This week, the Food and Drug Administration (FDA) gave final approval for a drug shown to mitigate the symptoms associated with opioid withdrawal. It’s not the first treatment designed to help those with opioid addiction, but it has a distinguishing feature: It’s the first one that isn’t an opioid itself, and has no addictive component.
Medications exist now to assist those trying to break their addiction to pain medications, but all of those are opioids themselves, given in gradually lower doses to mitigate the symptoms associated with addiction and withdrawal. But the problem with this is that some patients remain addicted to and dependant on opioids in the long term, even if the drugs they’re receiving come under a doctor’s guidance and at a much lower dose. The idea behind the newly approved medication Lucemyra is to treat those same symptoms without including an addictive component.
The active ingredients in the pill bind to cell receptors in the body that lower the production of norepinephrine. This hormone works as part of your body’s fight-or-flight response, working in concert with adrenaline to increase your blood pressure, heart rate, and alertness when necessary.
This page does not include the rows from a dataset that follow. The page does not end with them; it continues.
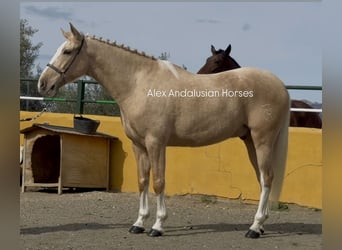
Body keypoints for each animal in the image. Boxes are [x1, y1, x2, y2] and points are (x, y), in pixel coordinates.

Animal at [38, 23, 288, 238]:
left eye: (68, 51)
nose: (43, 84)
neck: (139, 83)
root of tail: (279, 84)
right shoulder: (138, 145)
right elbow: (142, 181)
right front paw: (139, 223)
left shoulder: (155, 142)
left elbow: (158, 181)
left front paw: (157, 225)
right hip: (250, 140)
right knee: (262, 178)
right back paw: (260, 225)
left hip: (262, 140)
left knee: (267, 178)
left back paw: (254, 228)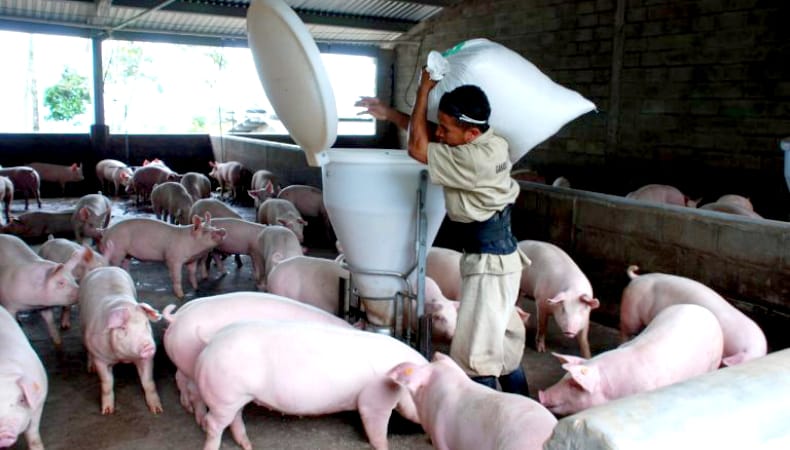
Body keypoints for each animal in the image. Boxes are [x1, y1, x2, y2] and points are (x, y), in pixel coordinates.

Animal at [79, 267, 162, 415]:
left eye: (146, 323)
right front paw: (107, 411)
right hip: (83, 324)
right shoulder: (101, 358)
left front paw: (157, 410)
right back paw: (91, 369)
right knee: (87, 349)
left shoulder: (146, 359)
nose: (148, 346)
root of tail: (105, 268)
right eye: (123, 328)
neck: (123, 358)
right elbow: (106, 384)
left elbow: (149, 383)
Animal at [194, 320, 425, 450]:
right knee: (212, 423)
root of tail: (212, 339)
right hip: (225, 396)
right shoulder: (374, 398)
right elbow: (377, 429)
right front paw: (383, 447)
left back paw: (249, 446)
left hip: (236, 396)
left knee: (235, 418)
While researchers don’t completely understand the mechanisms involved, they believe the fight-or-flight response, also known as the autonomic nervous system, plays a key role in the development of the classical symptoms of opioid withdrawal—which include nausea, anxiety and agitation, increased heart rate, severe aches and pains, and sleeping problems. The two clinical trials (which included a total of 866 adults) that enabled Lucemyra’s approval showed the drug worked to lessen the severity of those symptoms.
The impetus behind this medication approval, FDA officials say, is to provide more options for people with opioid use disorders. However, according to the FDA, the drug’s main purpose for now is to help those with more severe addictions. For those taking opioids as part of a pain management regimen, the method to wean off of the addictive meds remains the same: A physician-managed, slow taper of the medication, meant to lessen the withdrawal side effects and help the body adjust to being off the drugs.
But for people with what’s called opioid use disorder—which often starts with an opioid pain medication prescription—physicians often swap in another opioid medication, such as methadone, buprenorphine, or naltrexone. Doctors then gradually taper them off those drugs with the hope that the body will continue to adjust. These opioid alternatives tend to be less potent than either opioids typically prescribed for pain or ones commonly used recreationally, like heroin. For example, Buprenorphine is what’s known as an opioid partial agonist; its addictive side effects are similar to other opioids, but it’s far less dangerous overall. And at low tapering doses, it’s far less likely to initiate withdrawal symptoms than a gradual taper of a full opioid agonist.
This new drug offers doctors a way to help severely addicted patients without switching them to another opioid, but it remains to be seen how it will fit into the existing medical toolbox. However, its innovation is important: In 2017, the US Department of Health declared the opioid addiction crisis in America to be a public health emergency. In 2016, 2.1 million people had an opioid use disorder, resulting in over 42,000 deaths. Looking for safe and effective ways to treat this condition that minimize the drugs’ addictive nature could significantly lessen both those numbers.